We explored the emergence of these processing dynamics in a large group of 18-month-old children (N = 71) who had significant variability in the size (10-274 words) and structure of their productive lexicons. We calculated semantic structure in each toddler’s productive lexicon (measured via MBCDI) using graph-theoretic metrics at multiple granularities (neighborhood- level, word-level, and lexicon-level). Neighborhood-level structure was calculated as a function of the child’s own semantic category knowledge, while word-level structure reflected the number of direct semantic neighbors produced by each child (i.e. word degree). Lexicon-level structure was denoted as a global clustering co-efficient (GCC) metric that characterizes the overall connectivity of each toddler’s productive vocabulary.
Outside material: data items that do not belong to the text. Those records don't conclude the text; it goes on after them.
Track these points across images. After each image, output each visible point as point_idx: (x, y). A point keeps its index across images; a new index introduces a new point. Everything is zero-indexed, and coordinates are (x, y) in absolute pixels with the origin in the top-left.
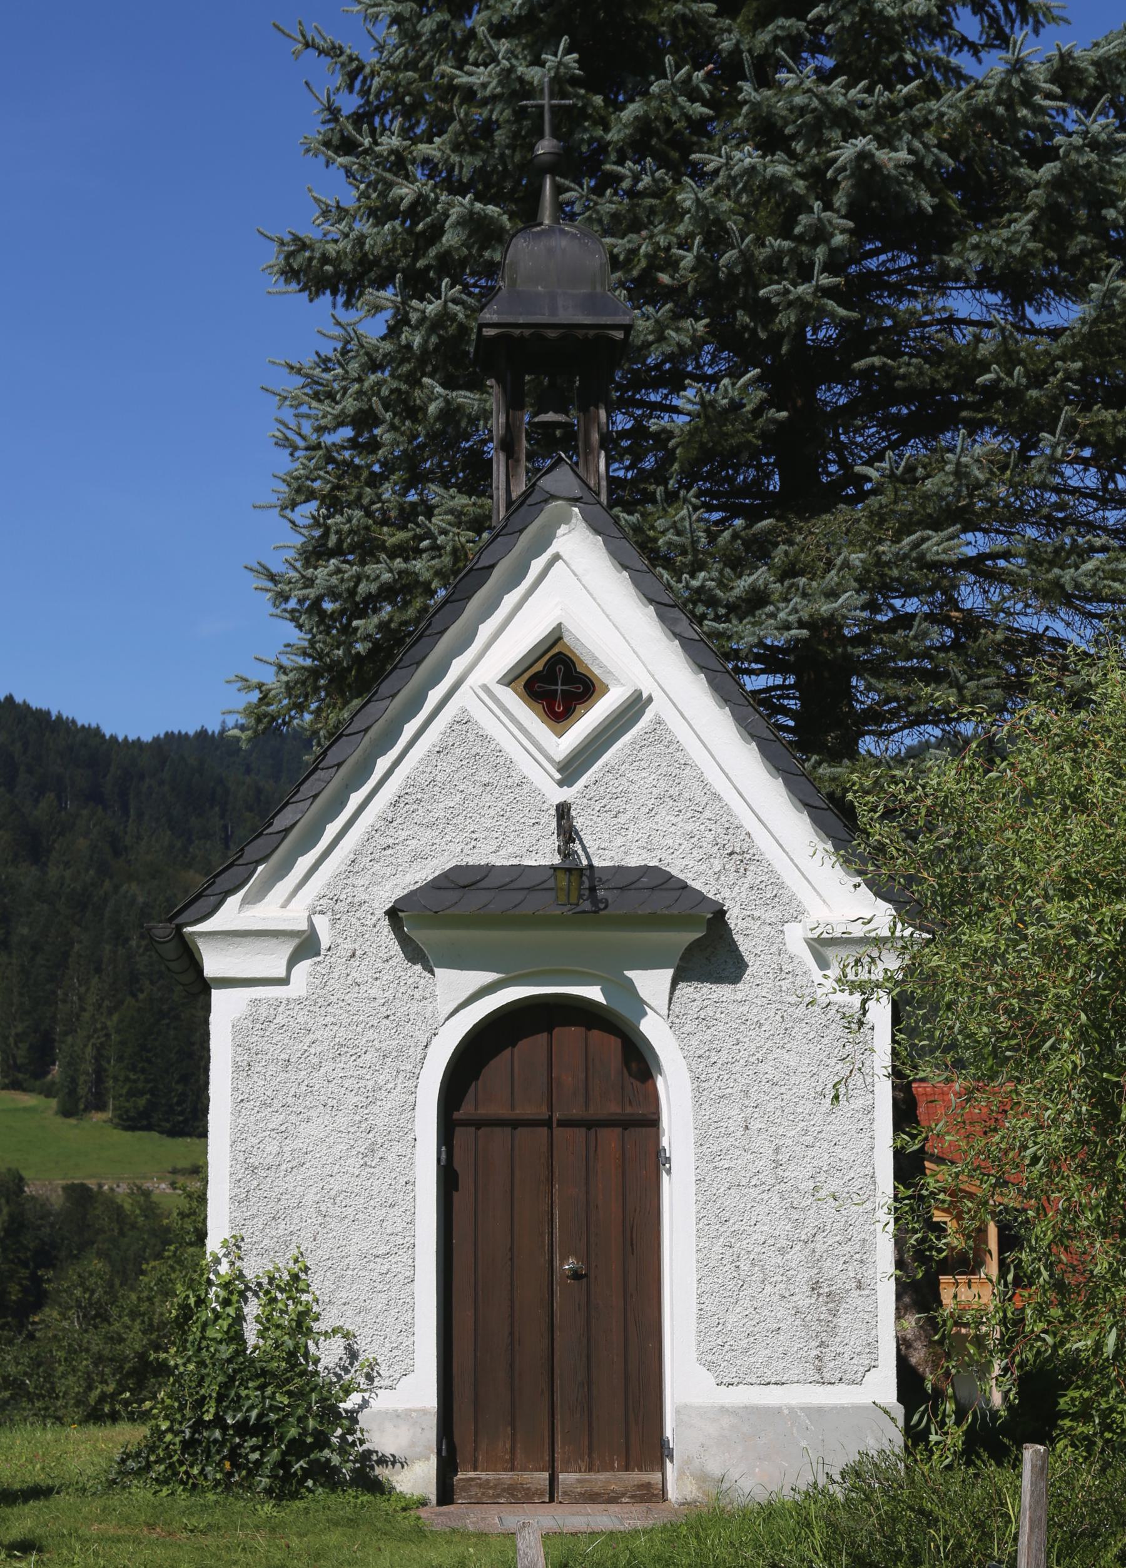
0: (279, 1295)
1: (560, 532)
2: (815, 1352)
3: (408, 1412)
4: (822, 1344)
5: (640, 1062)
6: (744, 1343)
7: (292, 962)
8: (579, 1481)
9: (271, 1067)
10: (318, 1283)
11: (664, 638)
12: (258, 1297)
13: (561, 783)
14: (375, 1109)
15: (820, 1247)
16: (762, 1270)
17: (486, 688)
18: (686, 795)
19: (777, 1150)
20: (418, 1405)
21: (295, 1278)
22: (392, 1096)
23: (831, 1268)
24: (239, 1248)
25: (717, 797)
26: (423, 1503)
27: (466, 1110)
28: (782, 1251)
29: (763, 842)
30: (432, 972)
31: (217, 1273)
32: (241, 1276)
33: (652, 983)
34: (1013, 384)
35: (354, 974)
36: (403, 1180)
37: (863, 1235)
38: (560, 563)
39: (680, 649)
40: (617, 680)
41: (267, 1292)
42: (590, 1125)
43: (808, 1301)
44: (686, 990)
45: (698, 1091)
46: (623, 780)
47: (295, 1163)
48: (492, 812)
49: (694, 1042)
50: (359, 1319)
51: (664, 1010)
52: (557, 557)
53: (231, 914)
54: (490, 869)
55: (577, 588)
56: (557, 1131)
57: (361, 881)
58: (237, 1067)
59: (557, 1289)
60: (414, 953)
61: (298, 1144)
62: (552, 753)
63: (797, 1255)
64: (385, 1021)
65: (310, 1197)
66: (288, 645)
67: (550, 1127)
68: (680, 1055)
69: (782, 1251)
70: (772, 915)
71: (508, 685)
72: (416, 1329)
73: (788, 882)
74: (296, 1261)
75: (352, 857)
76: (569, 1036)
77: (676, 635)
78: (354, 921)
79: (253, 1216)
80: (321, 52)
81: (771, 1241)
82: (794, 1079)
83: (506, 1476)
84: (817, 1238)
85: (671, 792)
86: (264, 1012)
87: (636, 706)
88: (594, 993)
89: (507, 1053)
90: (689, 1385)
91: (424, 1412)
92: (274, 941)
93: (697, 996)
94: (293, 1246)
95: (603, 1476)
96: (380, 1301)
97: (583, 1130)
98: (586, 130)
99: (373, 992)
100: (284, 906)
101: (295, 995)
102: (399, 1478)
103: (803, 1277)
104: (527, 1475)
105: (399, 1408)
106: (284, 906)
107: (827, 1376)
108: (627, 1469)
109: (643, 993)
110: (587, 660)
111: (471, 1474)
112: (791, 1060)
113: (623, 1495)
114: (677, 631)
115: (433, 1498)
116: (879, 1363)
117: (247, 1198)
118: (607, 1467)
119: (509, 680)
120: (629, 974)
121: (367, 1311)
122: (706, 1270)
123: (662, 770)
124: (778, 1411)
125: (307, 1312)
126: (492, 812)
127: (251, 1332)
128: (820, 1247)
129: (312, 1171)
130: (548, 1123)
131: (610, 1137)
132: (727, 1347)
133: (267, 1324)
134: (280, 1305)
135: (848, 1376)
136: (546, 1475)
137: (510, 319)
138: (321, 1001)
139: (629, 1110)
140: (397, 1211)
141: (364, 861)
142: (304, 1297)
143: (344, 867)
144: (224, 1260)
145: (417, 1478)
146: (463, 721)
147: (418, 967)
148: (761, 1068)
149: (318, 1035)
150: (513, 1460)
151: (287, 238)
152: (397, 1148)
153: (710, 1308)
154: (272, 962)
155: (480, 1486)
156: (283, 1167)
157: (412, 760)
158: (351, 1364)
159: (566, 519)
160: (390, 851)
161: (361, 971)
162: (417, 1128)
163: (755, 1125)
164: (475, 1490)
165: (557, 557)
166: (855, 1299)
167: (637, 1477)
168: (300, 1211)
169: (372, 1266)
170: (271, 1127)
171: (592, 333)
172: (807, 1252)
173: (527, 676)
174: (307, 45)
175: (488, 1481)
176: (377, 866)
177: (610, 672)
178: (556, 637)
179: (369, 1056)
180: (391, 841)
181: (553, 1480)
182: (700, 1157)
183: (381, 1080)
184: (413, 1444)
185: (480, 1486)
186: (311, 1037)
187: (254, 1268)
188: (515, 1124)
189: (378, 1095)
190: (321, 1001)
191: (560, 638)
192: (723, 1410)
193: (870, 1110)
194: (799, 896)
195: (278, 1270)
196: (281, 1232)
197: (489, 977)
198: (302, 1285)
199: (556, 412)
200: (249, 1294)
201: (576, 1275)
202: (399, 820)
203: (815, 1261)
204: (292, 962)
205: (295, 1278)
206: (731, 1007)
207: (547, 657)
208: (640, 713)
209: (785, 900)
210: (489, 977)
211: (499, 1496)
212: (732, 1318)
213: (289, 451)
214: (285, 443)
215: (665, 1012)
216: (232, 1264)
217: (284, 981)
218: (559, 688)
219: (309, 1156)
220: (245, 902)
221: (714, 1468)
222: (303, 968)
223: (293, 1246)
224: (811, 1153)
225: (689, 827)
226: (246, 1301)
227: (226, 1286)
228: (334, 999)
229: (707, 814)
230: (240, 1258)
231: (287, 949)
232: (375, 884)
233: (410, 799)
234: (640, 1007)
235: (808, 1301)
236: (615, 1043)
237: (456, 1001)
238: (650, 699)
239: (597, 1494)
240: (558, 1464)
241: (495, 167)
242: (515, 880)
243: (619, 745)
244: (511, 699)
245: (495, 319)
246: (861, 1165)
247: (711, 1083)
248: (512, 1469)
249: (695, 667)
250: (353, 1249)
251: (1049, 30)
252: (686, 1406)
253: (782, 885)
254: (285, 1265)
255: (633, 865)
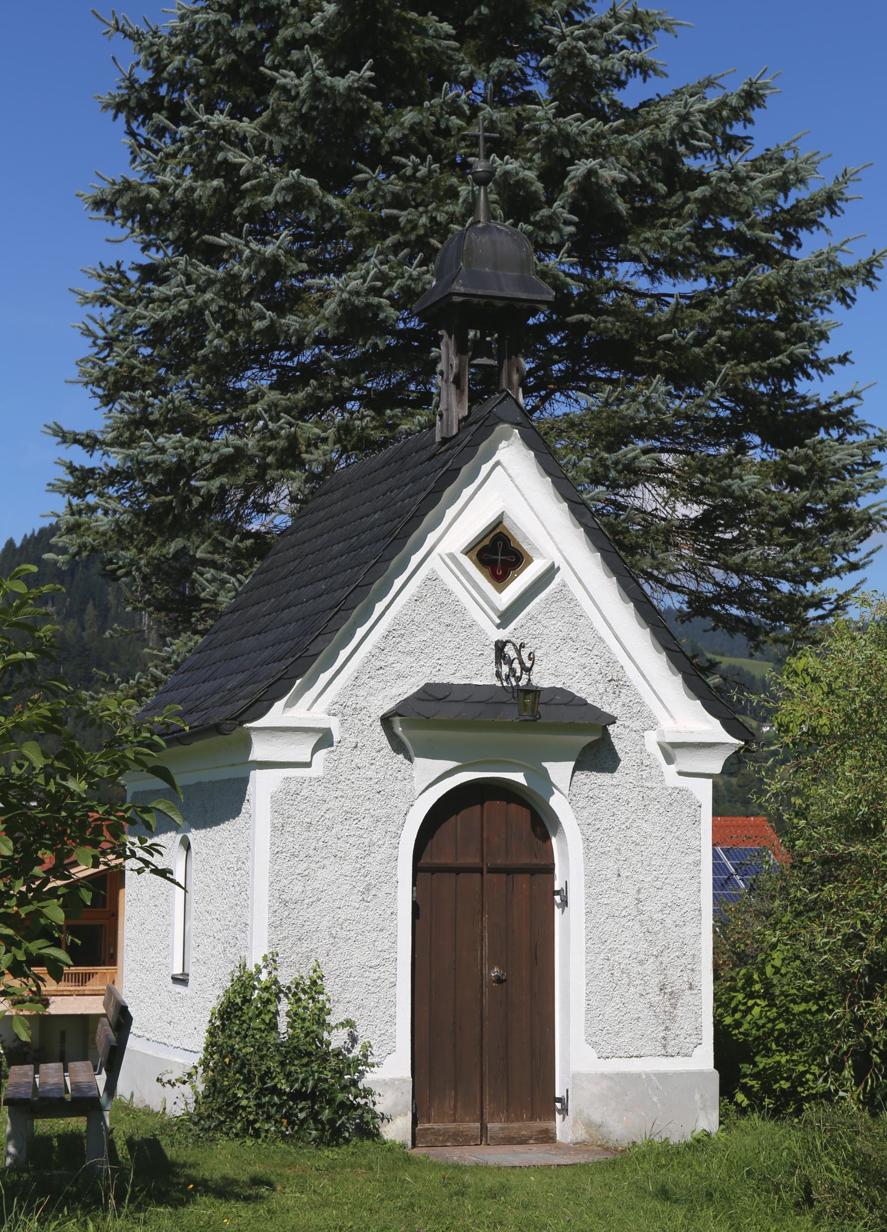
0: (303, 997)
1: (501, 446)
2: (662, 1034)
3: (393, 1080)
4: (667, 1028)
5: (543, 825)
6: (616, 1028)
7: (315, 750)
8: (501, 1129)
9: (297, 828)
10: (330, 986)
11: (571, 526)
12: (288, 998)
13: (499, 626)
14: (370, 859)
15: (665, 960)
16: (628, 976)
17: (452, 556)
18: (581, 638)
19: (639, 891)
20: (398, 1076)
21: (314, 983)
22: (382, 850)
23: (673, 974)
24: (275, 961)
25: (601, 640)
26: (403, 1146)
27: (424, 860)
28: (641, 963)
29: (631, 673)
30: (410, 760)
31: (259, 980)
32: (276, 982)
33: (559, 771)
34: (683, 343)
35: (357, 760)
36: (389, 912)
37: (693, 952)
38: (499, 468)
39: (583, 534)
40: (541, 554)
41: (295, 994)
42: (509, 871)
43: (658, 998)
44: (581, 776)
45: (588, 848)
46: (539, 626)
47: (314, 899)
48: (452, 645)
49: (585, 814)
50: (358, 1014)
51: (567, 791)
52: (498, 463)
53: (278, 714)
54: (450, 686)
55: (510, 486)
56: (487, 876)
57: (361, 692)
58: (274, 828)
59: (486, 990)
60: (398, 746)
61: (316, 885)
62: (497, 604)
63: (650, 966)
64: (378, 796)
65: (325, 923)
66: (49, 485)
67: (482, 874)
68: (575, 823)
69: (641, 963)
70: (636, 725)
71: (466, 554)
72: (397, 1020)
73: (647, 702)
74: (315, 971)
75: (356, 674)
76: (495, 807)
77: (583, 525)
78: (356, 721)
79: (285, 938)
80: (126, 35)
81: (634, 956)
82: (649, 841)
83: (451, 1126)
84: (665, 953)
85: (572, 635)
86: (293, 787)
87: (551, 573)
88: (519, 777)
89: (453, 818)
90: (577, 1057)
91: (403, 1080)
92: (305, 735)
93: (587, 781)
94: (313, 959)
95: (516, 1125)
96: (372, 1000)
97: (504, 875)
98: (369, 128)
99: (370, 774)
100: (309, 710)
101: (315, 775)
102: (386, 1129)
103: (655, 981)
104: (465, 1125)
105: (389, 1076)
106: (309, 710)
107: (670, 1051)
108: (532, 1118)
109: (553, 779)
110: (519, 539)
111: (427, 1126)
112: (647, 827)
113: (530, 1138)
114: (584, 521)
115: (410, 1143)
116: (703, 1041)
117: (281, 925)
118: (519, 1118)
119: (467, 552)
120: (545, 764)
121: (364, 1007)
122: (592, 976)
123: (566, 619)
124: (639, 1075)
125: (321, 1009)
126: (452, 645)
127: (283, 1023)
128: (665, 960)
129: (326, 905)
130: (480, 871)
131: (522, 881)
132: (605, 1031)
133: (294, 1016)
134: (304, 1003)
135: (683, 1051)
136: (478, 1125)
137: (473, 292)
138: (333, 780)
139: (535, 861)
140: (385, 934)
141: (364, 678)
142: (321, 997)
143: (350, 682)
144: (265, 971)
145: (397, 1129)
146: (433, 579)
147: (401, 756)
148: (629, 833)
149: (331, 805)
150: (454, 1115)
151: (119, 180)
152: (385, 888)
153: (594, 1004)
154: (300, 750)
155: (433, 1134)
156: (306, 902)
157: (397, 607)
158: (353, 1046)
159: (507, 438)
160: (381, 671)
161: (360, 759)
162: (398, 874)
163: (624, 873)
164: (430, 1137)
165: (498, 463)
166: (688, 997)
167: (540, 1125)
168: (318, 934)
169: (367, 974)
170: (298, 871)
171: (526, 305)
172: (657, 963)
173: (478, 548)
174: (117, 29)
175: (439, 1130)
176: (372, 682)
177: (536, 548)
178: (499, 522)
179: (366, 821)
180: (383, 664)
181: (484, 1128)
182: (588, 896)
183: (375, 838)
184: (396, 1104)
185: (433, 1134)
186: (326, 806)
187: (285, 978)
188: (458, 870)
189: (372, 849)
190: (333, 780)
191: (501, 522)
192: (603, 1076)
193: (698, 863)
194: (654, 712)
195: (302, 977)
196: (304, 949)
197: (451, 764)
198: (319, 989)
199: (489, 358)
200: (281, 995)
201: (499, 980)
202: (388, 649)
203: (662, 970)
204: (315, 750)
205: (314, 983)
206: (610, 789)
207: (492, 535)
208: (552, 578)
209: (646, 714)
210: (451, 764)
211: (447, 1141)
212: (608, 1010)
213: (91, 340)
214: (87, 332)
215: (566, 792)
216: (270, 973)
217: (308, 765)
218: (499, 557)
219: (324, 894)
220: (288, 705)
221: (597, 1118)
222: (322, 753)
223: (313, 959)
224: (661, 893)
225: (583, 661)
226: (279, 1000)
227: (266, 989)
228: (342, 778)
229: (595, 652)
230: (275, 969)
231: (313, 740)
232: (371, 695)
233: (396, 634)
234: (550, 787)
235: (658, 998)
236: (526, 813)
237: (428, 781)
238: (559, 569)
239: (513, 1138)
240: (486, 1117)
241: (296, 146)
242: (468, 695)
243: (537, 600)
244: (467, 563)
245: (462, 290)
246: (692, 902)
247: (596, 843)
248: (454, 1121)
249: (593, 547)
250: (354, 962)
251: (653, 79)
252: (579, 1074)
253: (642, 704)
254: (306, 973)
255: (545, 686)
To explore whether and how these different levels of semantic structure impact real-time dynamics in lexical recognition, toddlers completed an eye-tracked word recognition task containing semantically unrelated and related picture contexts (Fig 1-3). Linear-mixed effects regression analyses indicated that semantic structure influenced lexical processing only in toddlers with relatively larger vocabularies (productive vocabulary > 59 words, defined by median split). Namely, in this higher-vocabulary group, items with high word-degree (many direct semantic neighbors) facilitated recognition in unrelated contexts (β=0.037, SE=0.018 p=.044), while higher-level structure (lexicon-level/GCC, and neighborhood-level/category density) was associated with semantic interference in related trials (GCC: β=-2.74, SE=1.38, p=.048, category density: β= -0.45, SE=0.17, p=.0083). The results highlight several important findings. First, semantic structure at multiple granularities is detectable even in children with relatively small productive vocabularies. However, these varying layers of structure do not differentially impact lexical processing until learners acquire a sizeable vocabulary numbering at least several dozen words. Secondly, the general pattern in our findings suggest that in toddlers, more macro-level connectivity (at neighborhood and lexicon-level) are important in developing lexical interference, whereas lower-levels of structure (among direct lexical neighbors) promote lexical facilitation. These findings motivate a need to develop theoretical accounts of word recognition that focus not only the timing of lexico-semantic network building, but also how individual differences in lexical-semantic growth and structure impact this process.
References
Bergelson, E., & Aslin, R. N. (2017). Nature and origins of the lexicon in 6-mo-olds. Proceedings of the National Academy of Sciences, 114(49), 12916-12921.
Chen, Q., & Mirman, D. (2012). Competition and cooperation among similar representations: toward a unified account of facilitative and inhibitory effects oflexical neighbors. Psychological Review, 119(2), 417-30.
Huettig, F., & Altmann, G. T. (2005). Word meaning and the control of eye fixation: Semantic competitor effects and the visual world paradigm. Cognition, 96(1), B23-B32.